Exercise aim: What lines of the data below hold the string "down"? Copy each one.

Available data:
----
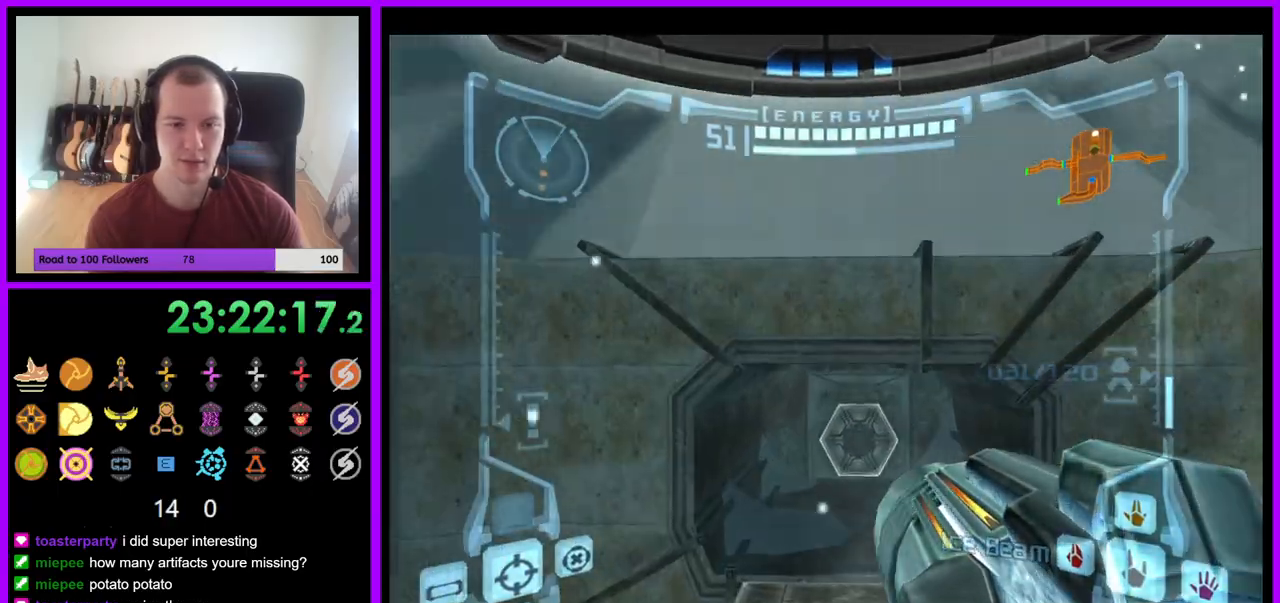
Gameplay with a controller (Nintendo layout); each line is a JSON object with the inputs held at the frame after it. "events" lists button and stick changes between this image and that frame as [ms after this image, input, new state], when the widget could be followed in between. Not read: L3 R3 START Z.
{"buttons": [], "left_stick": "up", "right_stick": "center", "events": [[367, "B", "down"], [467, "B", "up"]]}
----
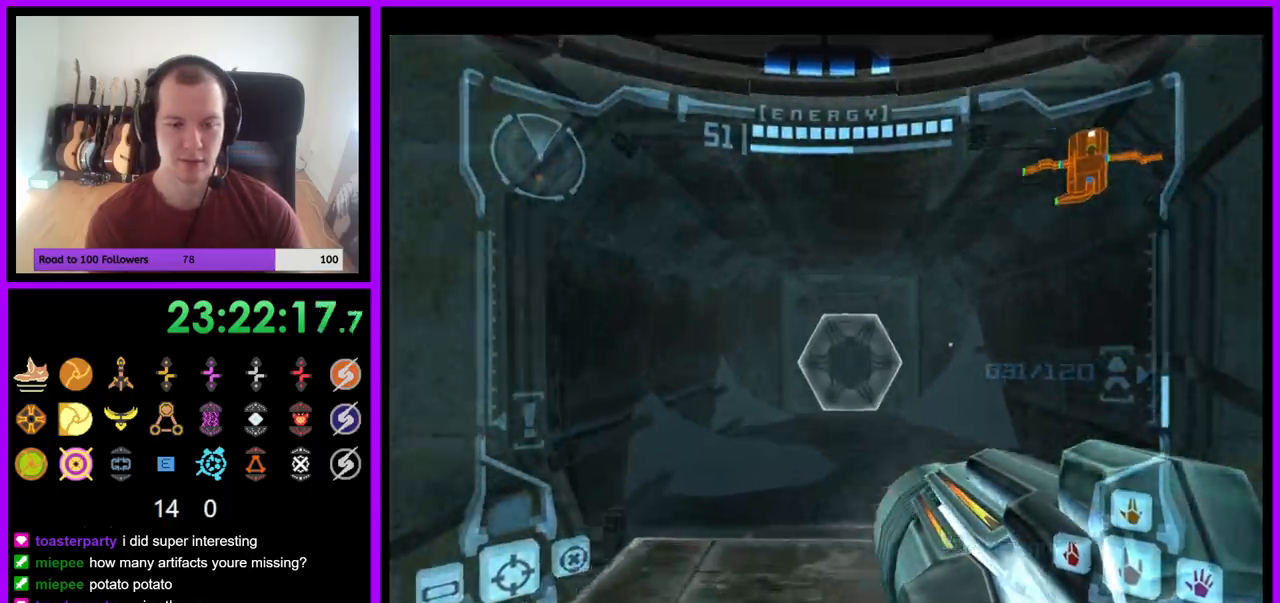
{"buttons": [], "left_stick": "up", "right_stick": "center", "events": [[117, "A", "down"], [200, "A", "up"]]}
----
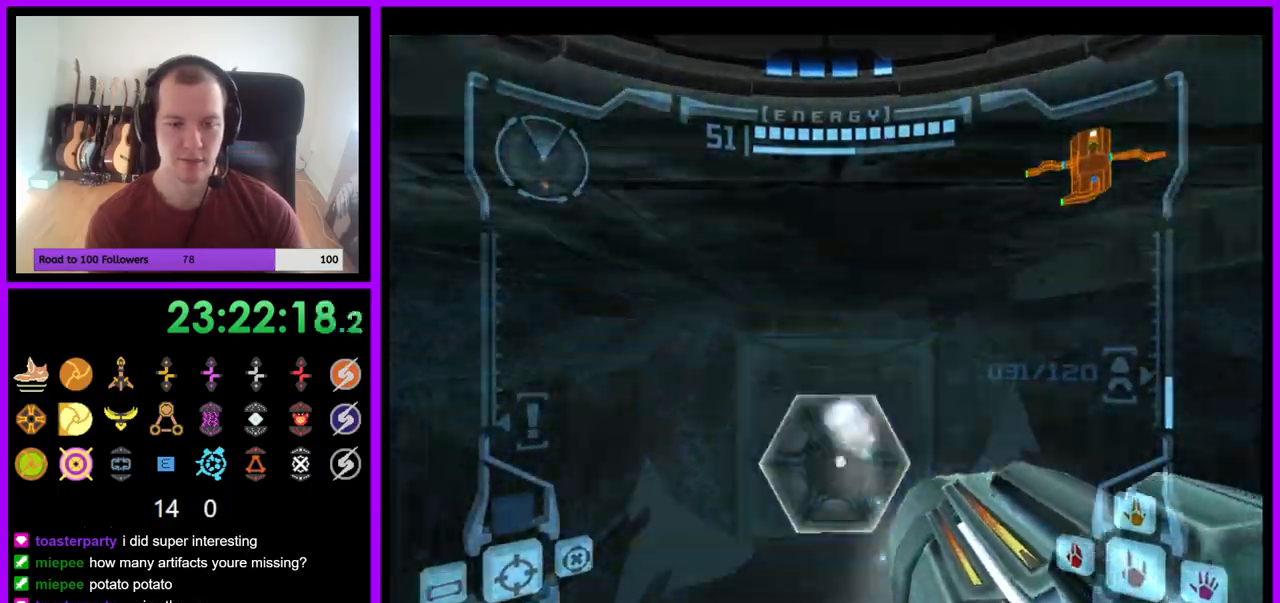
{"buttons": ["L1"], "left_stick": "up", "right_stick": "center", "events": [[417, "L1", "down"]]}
----
Completed exercise:
{"buttons": [], "left_stick": "up", "right_stick": "center", "events": [[367, "B", "down"], [467, "B", "up"]]}
{"buttons": [], "left_stick": "up", "right_stick": "center", "events": [[117, "A", "down"], [200, "A", "up"]]}
{"buttons": ["L1"], "left_stick": "up", "right_stick": "center", "events": [[417, "L1", "down"]]}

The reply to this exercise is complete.